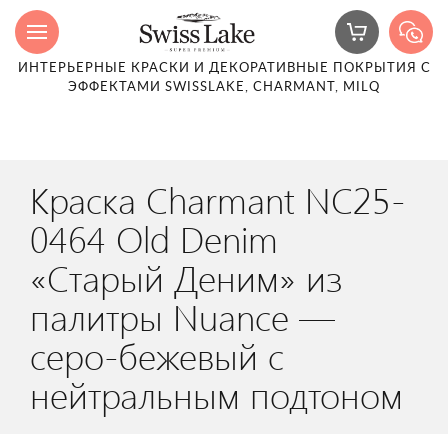
ИНТЕРЬЕРНЫЕ КРАСКИ И ДЕКОРАТИВНЫЕ ПОКРЫТИЯ С
ЭФФЕКТАМИ SWISSLAKE, CHARMANT, MILQ
Краска Charmant NC25-
0464 Old Denim
«Старый Деним» из
палитры Nuance —
серо-бежевый с
нейтральным подтоном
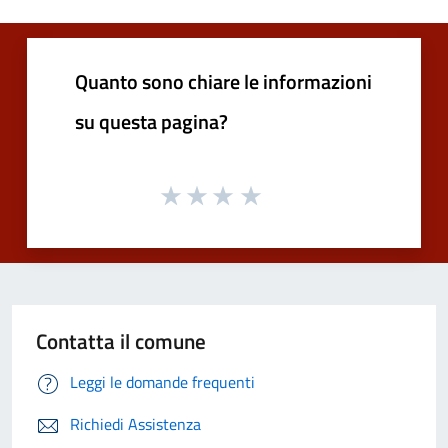
Quanto sono chiare le informazioni
su questa pagina?
Contatta il comune
Leggi le domande frequenti
Richiedi Assistenza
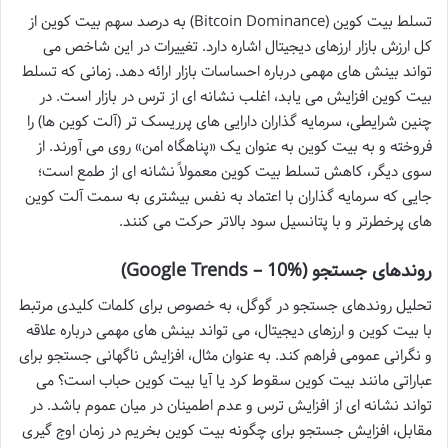
تسلط بیت کوین (Bitcoin Dominance) به درصد سهم بیت کوین از
کل ارزش بازار ارزهای دیجیتال اشاره دارد. تغییرات در این شاخص می
تواند بینش های مهمی درباره احساسات بازار ارائه دهد. زمانی که تسلط
بیت کوین افزایش می یابد، اغلب نشانه ای از ترس در بازار است. در
چنین شرایطی، سرمایه گذاران دارایی های پرریسک تر (آلت کوین ها) را
فروخته و به بیت کوین به عنوان یک «پناهگاه امن» روی می آورند. از
سوی دیگر، کاهش تسلط بیت کوین معمولاً نشانه ای از طمع است؛
جایی که سرمایه گذاران با اعتماد به نفس بیشتری به سمت آلت کوین
های پرخطرتر و با پتانسیل سود بالاتر حرکت می کنند.
روندهای جستجو (Google Trends – 10%)
تحلیل روندهای جستجو در گوگل، به خصوص برای کلمات کلیدی مرتبط
با بیت کوین و ارزهای دیجیتال، می تواند بینش های مهمی درباره علاقه
و نگرانی عمومی فراهم کند. به عنوان مثال، افزایش ناگهانی جستجو برای
عباراتی مانند بیت کوین سقوط کرد یا آیا بیت کوین حباب است؟ می
تواند نشانه ای از افزایش ترس و عدم اطمینان در میان عموم باشد. در
مقابل، افزایش جستجو برای چگونه بیت کوین بخریم در زمان اوج گیری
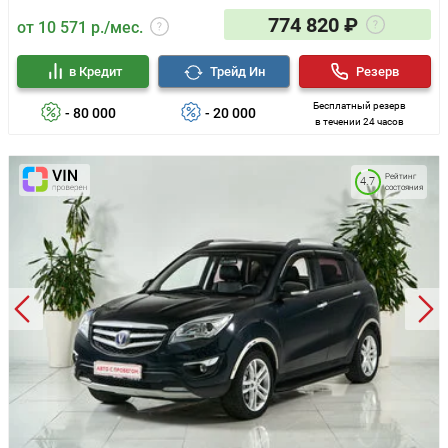
774 820 ₽
от 10 571 р./мес.
в Кредит
Трейд Ин
Резерв
Бесплатный резерв
- 80 000
- 20 000
в течении 24 часов
Рейтинг
4.7
состояния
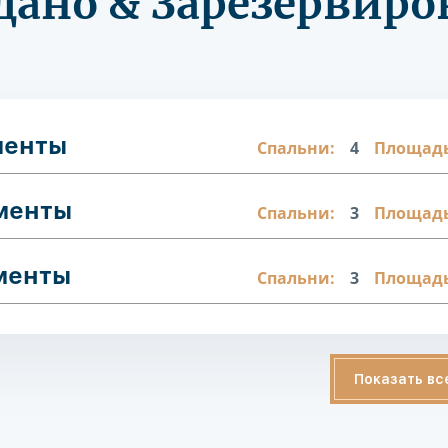
дано & Зарезервиро
менты
Спальни:
4
Площадь
аменты
Спальни:
3
Площадь
аменты
Спальни:
3
Площадь
Показать вс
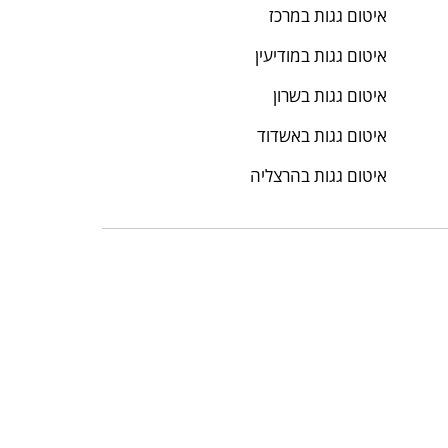
איטום גגות במרכז
איטום גגות במודיעין
איטום גגות בשרון
איטום גגות באשדוד
איטום גגות בהרצליה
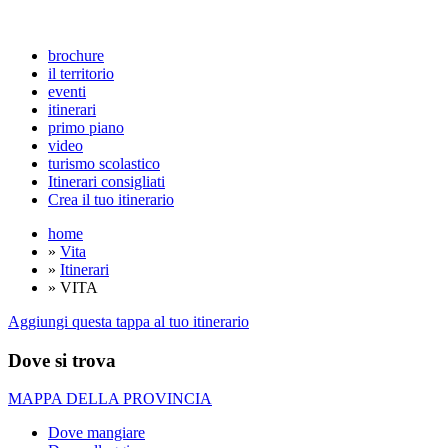
brochure
il territorio
eventi
itinerari
primo piano
video
turismo scolastico
Itinerari consigliati
Crea il tuo itinerario
home
»
Vita
»
Itinerari
» VITA
Aggiungi questa tappa al tuo itinerario
Dove si trova
MAPPA DELLA PROVINCIA
Dove mangiare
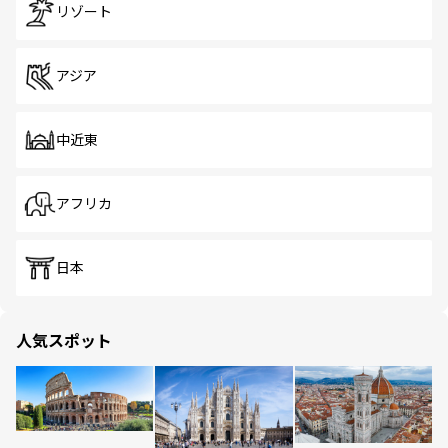
リゾート
アジア
中近東
アフリカ
日本
人気スポット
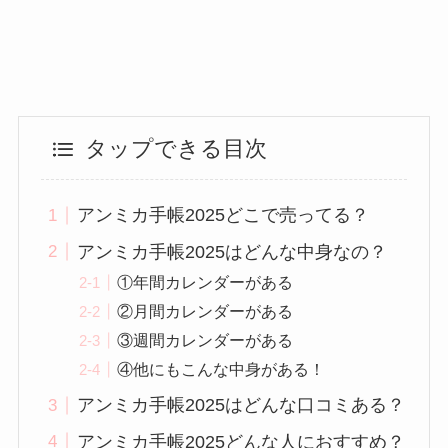
タップできる目次
アンミカ手帳2025どこで売ってる？
アンミカ手帳2025はどんな中身なの？
①年間カレンダーがある
②月間カレンダーがある
③週間カレンダーがある
④他にもこんな中身がある！
アンミカ手帳2025はどんな口コミある？
アンミカ手帳2025どんな人におすすめ？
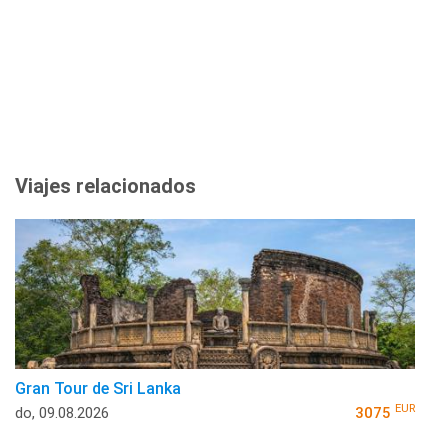
Viajes relacionados
Gran Tour de Sri Lanka
EUR
do, 09.08.2026
3075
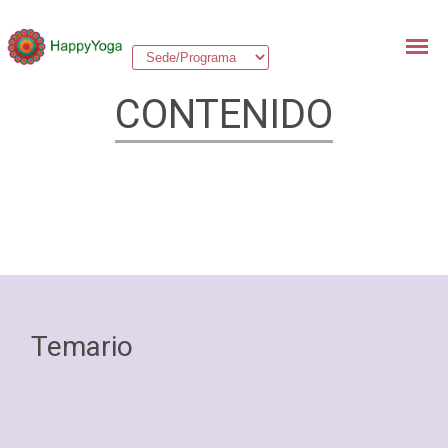
CONTENIDO
Temario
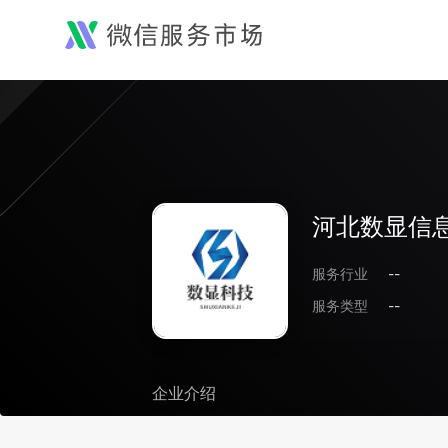
河北数显信
服务行业
--
服务类型
--
企业介绍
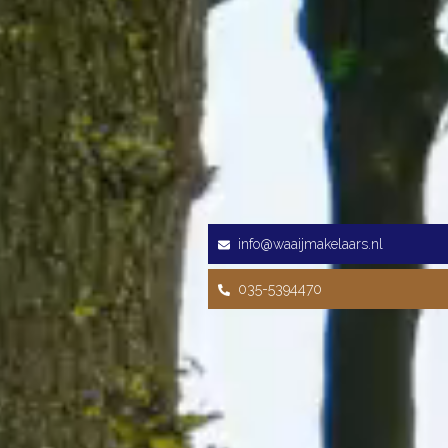
info@waaijmakelaars.nl
035-5394470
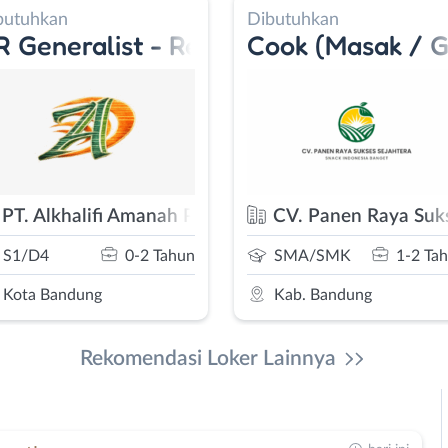
Dibutuhkan
Dibutuhkan
Receptionist - Account Executive
Cook (Masak / Goreng)
Host Liv
 Putra
CV. Panen Raya Sukses Sejahtera
Agency M
un
SMA/SMK
1-2 Tahun
S1/D4
Kab. Bandung
Bebas (Rem
Rekomendasi Loker Lainnya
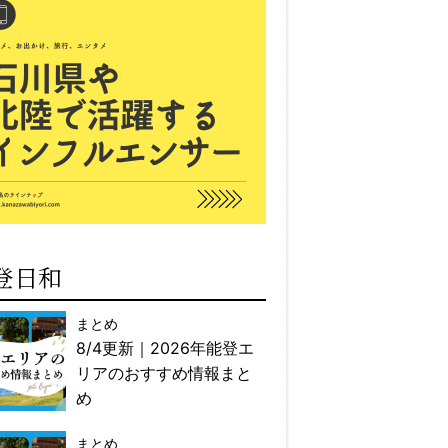
登日和
まとめ
8/4更新｜2026年能登エ
リアのおすすめ情報まと
め
まとめ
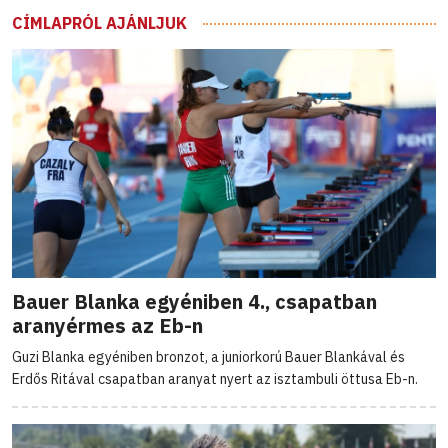
CÍMLAPRÓL AJÁNLJUK
Bauer Blanka egyéniben 4., csapatban
aranyérmes az Eb-n
Guzi Blanka egyéniben bronzot, a juniorkorú Bauer Blankával és
Erdős Ritával csapatban aranyat nyert az isztambuli öttusa Eb-n.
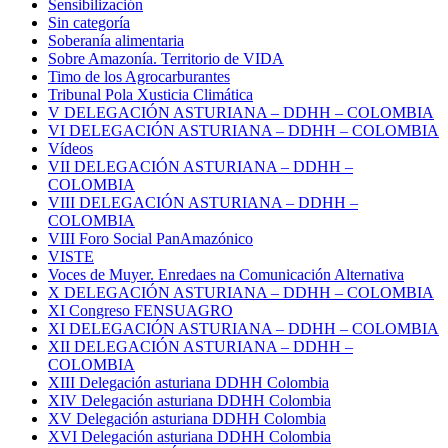
Sensibilización
Sin categoría
Soberanía alimentaria
Sobre Amazonía. Territorio de VIDA
Timo de los Agrocarburantes
Tribunal Pola Xusticia Climática
V DELEGACIÓN ASTURIANA – DDHH – COLOMBIA
VI DELEGACIÓN ASTURIANA – DDHH – COLOMBIA
Vídeos
VII DELEGACIÓN ASTURIANA – DDHH –
COLOMBIA
VIII DELEGACIÓN ASTURIANA – DDHH –
COLOMBIA
VIII Foro Social PanAmazónico
VISTE
Voces de Muyer. Enredaes na Comunicación Alternativa
X DELEGACIÓN ASTURIANA – DDHH – COLOMBIA
XI Congreso FENSUAGRO
XI DELEGACIÓN ASTURIANA – DDHH – COLOMBIA
XII DELEGACIÓN ASTURIANA – DDHH –
COLOMBIA
XIII Delegación asturiana DDHH Colombia
XIV Delegación asturiana DDHH Colombia
XV Delegación asturiana DDHH Colombia
XVI Delegación asturiana DDHH Colombia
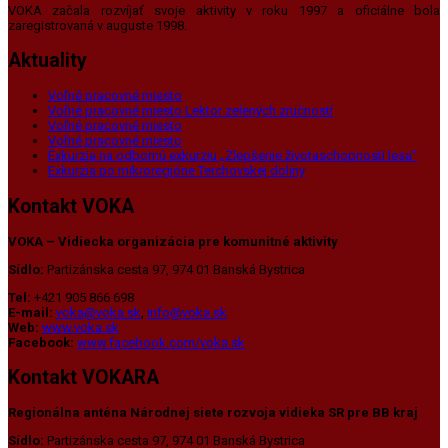
VOKA začala rozvíjať svoje aktivity v roku 1997 a oficiálne bola
zaregistrovaná v auguste 1998.
Aktuality
Voľné pracovné miesto
Voľné pracovné miesto Lektor zelených zručností
Voľné pracovné miesto
Voľné pracovné miesto
Exkurzia na odbornú exkurziu „Zlepšenie životaschopnosti lesa“
Exkurzia po mikroregióne Terchovskej doliny
Kontakt VOKA
VOKA – Vidiecka organizácia pre komunitné aktivity
Sídlo:
Partizánska cesta 97, 974 01 Banská Bystrica
Tel:
+421 905 866 698
E-mail:
voka@voka.sk
,
info@voka.sk
Web:
www.voka.sk
Facebook:
www.facebook.com/voka.sk
Kontakt VOKARA
Regionálna anténa Národnej siete rozvoja vidieka SR pre BB kraj
Sídlo:
Partizánska cesta 97, 974 01 Banská Bystrica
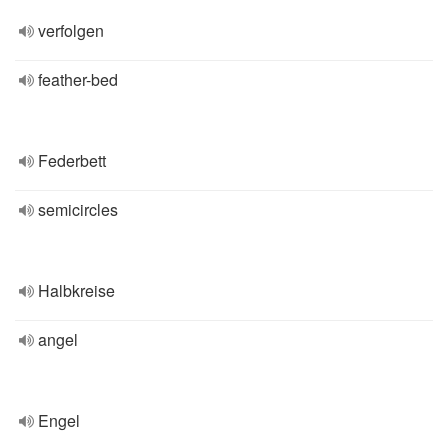
verfolgen
feather-bed
Federbett
semicircles
Halbkreise
angel
Engel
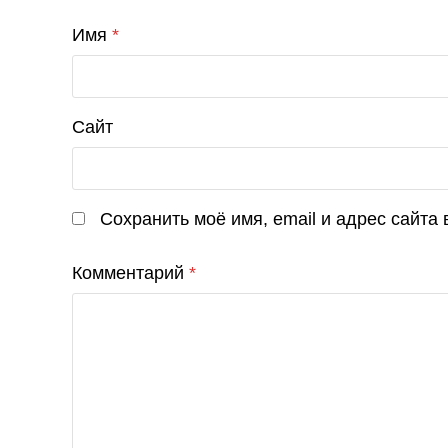
Имя
*
Сайт
Сохранить моё имя, email и адрес сайта
Комментарий
*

============

## About this exercise
Rewrite the text lines from all the entries above as a Markdown table with the columns "Row" and "Text", numbering each row and omitting blank lines. Leave the pictures out of the answer.

## Response to the exercise
| Row | Text |
|---|---|
| 1 | ИНТЕРЬЕРНЫЕ КРАСКИ И ДЕКОРАТИВНЫЕ ПОКРЫТИЯ С |
| 2 | ЭФФЕКТАМИ SWISSLAKE, CHARMANT, MILQ |
| 3 | Краска Charmant NC25- |
| 4 | 0464 Old Denim |
| 5 | «Старый Деним» из |
| 6 | палитры Nuance — |
| 7 | серо-бежевый с |
| 8 | нейтральным подтоном |
| 9 | Quanto sono chiare le informazioni |
| 10 | su questa pagina? |
| 11 | Contatta il comune |
| 12 | Leggi le domande frequenti |
| 13 | Richiedi Assistenza |
| 14 | تسلط بیت کوین (Bitcoin Dominance) به درصد سهم بیت کوین از |
| 15 | کل ارزش بازار ارزهای دیجیتال اشاره دارد. تغییرات در این شاخص می |
| 16 | تواند بینش های مهمی درباره احساسات بازار ارائه دهد. زمانی که تسلط |
| 17 | بیت کوین افزایش می یابد، اغلب نشانه ای از ترس در بازار است. در |
| 18 | چنین شرایطی، سرمایه گذاران دارایی های پرریسک تر (آلت کوین ها) را |
| 19 | فروخته و به بیت کوین به عنوان یک «پناهگاه امن» روی می آورند. از |
| 20 | سوی دیگر، کاهش تسلط بیت کوین معمولاً نشانه ای از طمع است؛ |
| 21 | جایی که سرمایه گذاران با اعتماد به نفس بیشتری به سمت آلت کوین |
| 22 | های پرخطرتر و با پتانسیل سود بالاتر حرکت می کنند. |
| 23 | روندهای جستجو (Google Trends – 10%) |
| 24 | تحلیل روندهای جستجو در گوگل، به خصوص برای کلمات کلیدی مرتبط |
| 25 | با بیت کوین و ارزهای دیجیتال، می تواند بینش های مهمی درباره علاقه |
| 26 | و نگرانی عمومی فراهم کند. به عنوان مثال، افزایش ناگهانی جستجو برای |
| 27 | عباراتی مانند بیت کوین سقوط کرد یا آیا بیت کوین حباب است؟ می |
| 28 | تواند نشانه ای از افزایش ترس و عدم اطمینان در میان عموم باشد. در |
| 29 | مقابل، افزایش جستجو برای چگونه بیت کوین بخریم در زمان اوج گیری |
| 30 | 774 820 ₽ |
| 31 | от 10 571 р./мес. |
| 32 | в Кредит |
| 33 | Трейд Ин |
| 34 | Резерв |
| 35 | Бесплатный резерв |
| 36 | - 80 000 |
| 37 | - 20 000 |
| 38 | в течении 24 часов |
| 39 | Рейтинг |
| 40 | 4.7 |
| 41 | состояния |
| 42 | дано & Зарезервиро |
| 43 | менты |
| 44 | Спальни: |
| 45 | 4 |
| 46 | Площадь |
| 47 | аменты |
| 48 | Спальни: |
| 49 | 3 |
| 50 | Площадь |
| 51 | аменты |
| 52 | Спальни: |
| 53 | 3 |
| 54 | Площадь |
| 55 | Показать вс |
| 56 | איטום גגות במרכז |
| 57 | איטום גגות במודיעין |
| 58 | איטום גגות בשרון |
| 59 | איטום גגות באשדוד |
| 60 | איטום גגות בהרצליה |
| 61 | brochure |
| 62 | il territorio |
| 63 | eventi |
| 64 | itinerari |
| 65 | primo piano |
| 66 | video |
| 67 | turismo scolastico |
| 68 | Itinerari consigliati |
| 69 | Crea il tuo itinerario |
| 70 | home |
| 71 | » |
| 72 | Vita |
| 73 | » |
| 74 | Itinerari |
| 75 | » VITA |
| 76 | Aggiungi questa tappa al tuo itinerario |
| 77 | Dove si trova |
| 78 | MAPPA DELLA PROVINCIA |
| 79 | Dove mangiare |
| 80 | リゾート |
| 81 | アジア |
| 82 | 中近東 |
| 83 | アフリカ |
| 84 | 日本 |
| 85 | 人気スポット |
| 86 | タップできる目次 |
| 87 | アンミカ手帳2025どこで売ってる？ |
| 88 | アンミカ手帳2025はどんな中身なの？ |
| 89 | ①年間カレンダーがある |
| 90 | ②月間カレンダーがある |
| 91 | ③週間カレンダーがある |
| 92 | ④他にもこんな中身がある！ |
| 93 | アンミカ手帳2025はどんな口コミある？ |
| 94 | アンミカ手帳2025どんな人におすすめ？ |
| 95 | Viajes relacionados |
| 96 | Gran Tour de Sri Lanka |
| 97 | EUR |
| 98 | do, 09.08.2026 |
| 99 | 3075 |
| 100 | CONTENIDO |
| 101 | Temario |
| 102 | 河北数显信 |
| 103 | 服务行业 |
| 104 | -- |
| 105 | 服务类型 |
| 106 | -- |
| 107 | 企业介绍 |
| 108 | info@waaijmakelaars.nl |
| 109 | 035-5394470 |
| 110 | Dibutuhkan |
| 111 | Dibutuhkan |
| 112 | Receptionist - Account Executive |
| 113 | Cook (Masak / Goreng) |
| 114 | Host Liv |
| 115 |  Putra |
| 116 | CV. Panen Raya Sukses Sejahtera |
| 117 | Agency M |
| 118 | un |
| 119 | SMA/SMK |
| 120 | 1-2 Tahun |
| 121 | S1/D4 |
| 122 | Kab. Bandung |
| 123 | Bebas (Rem |
| 124 | Rekomendasi Loker Lainnya |
| 125 | 登日和 |
| 126 | まとめ |
| 127 | 8/4更新｜2026年能登エ |
| 128 | リアのおすすめ情報まと |
| 129 | め |
| 130 | まとめ |
| 131 | CÍMLAPRÓL AJÁNLJUK |
| 132 | Bauer Blanka egyéniben 4., csapatban |
| 133 | aranyérmes az Eb-n |
| 134 | Guzi Blanka egyéniben bronzot, a juniorkorú Bauer Blankával és |
| 135 | Erdős Ritával csapatban aranyat nyert az isztambuli öttusa Eb-n. |
| 136 | Sensibilización |
| 137 | Sin categoría |
| 138 | Soberanía alimentaria |
| 139 | Sobre Amazonía. Territorio de VIDA |
| 140 | Timo de los Agrocarburantes |
| 141 | Tribunal Pola Xusticia Climática |
| 142 | V DELEGACIÓN ASTURIANA – DDHH – COLOMBIA |
| 143 | VI DELEGACIÓN ASTURIANA – DDHH – COLOMBIA |
| 144 | Vídeos |
| 145 | VII DELEGACIÓN ASTURIANA – DDHH – |
| 146 | COLOMBIA |
| 147 | VIII DELEGACIÓN ASTURIANA – DDHH – |
| 148 | COLOMBIA |
| 149 | VIII Foro Social PanAmazónico |
| 150 | VISTE |
| 151 | Voces de Muyer. Enredaes na Comunicación Alternativa |
| 152 | X DELEGACIÓN ASTURIANA – DDHH – COLOMBIA |
| 153 | XI Congreso FENSUAGRO |
| 154 | XI DELEGACIÓN ASTURIANA – DDHH – COLOMBIA |
| 155 | XII DELEGACIÓN ASTURIANA – DDHH – |
| 156 | COLOMBIA |
| 157 | XIII Delegación asturiana DDHH Colombia |
| 158 | XIV Delegación asturiana DDHH Colombia |
| 159 | XV Delegación asturiana DDHH Colombia |
| 160 | XVI Delegación asturiana DDHH Colombia |
| 161 | VOKA začala rozvíjať svoje aktivity v roku 1997 a oficiálne bola |
| 162 | zaregistrovaná v auguste 1998. |
| 163 | Aktuality |
| 164 | Voľné pracovné miesto |
| 165 | Voľné pracovné miesto Lektor zelených zručností |
| 166 | Voľné pracovné miesto |
| 167 | Voľné pracovné miesto |
| 168 | Exkurzia na odbornú exkurziu „Zlepšenie životaschopnosti lesa“ |
| 169 | Exkurzia po mikroregióne Terchovskej doliny |
| 170 | Kontakt VOKA |
| 171 | VOKA – Vidiecka organizácia pre komunitné aktivity |
| 172 | Sídlo: |
| 173 | Partizánska cesta 97, 974 01 Banská Bystrica |
| 174 | Tel: |
| 175 | +421 905 866 698 |
| 176 | E-mail: |
| 177 | voka@voka.sk |
| 178 | , |
| 179 | info@voka.sk |
| 180 | Web: |
| 181 | www.voka.sk |
| 182 | Facebook: |
| 183 | www.facebook.com/voka.sk |
| 184 | Kontakt VOKARA |
| 185 | Regionálna anténa Národnej siete rozvoja vidieka SR pre BB kraj |
| 186 | Sídlo: |
| 187 | Partizánska cesta 97, 974 01 Banská Bystrica |
| 188 | verfolgen |
| 189 | feather-bed |
| 190 | Federbett |
| 191 | semicircles |
| 192 | Halbkreise |
| 193 | angel |
| 194 | Engel |
| 195 | Имя |
| 196 | * |
| 197 | Сайт |
| 198 | Сохранить моё имя, email и адрес сайта |
| 199 | Комментарий |
| 200 | * |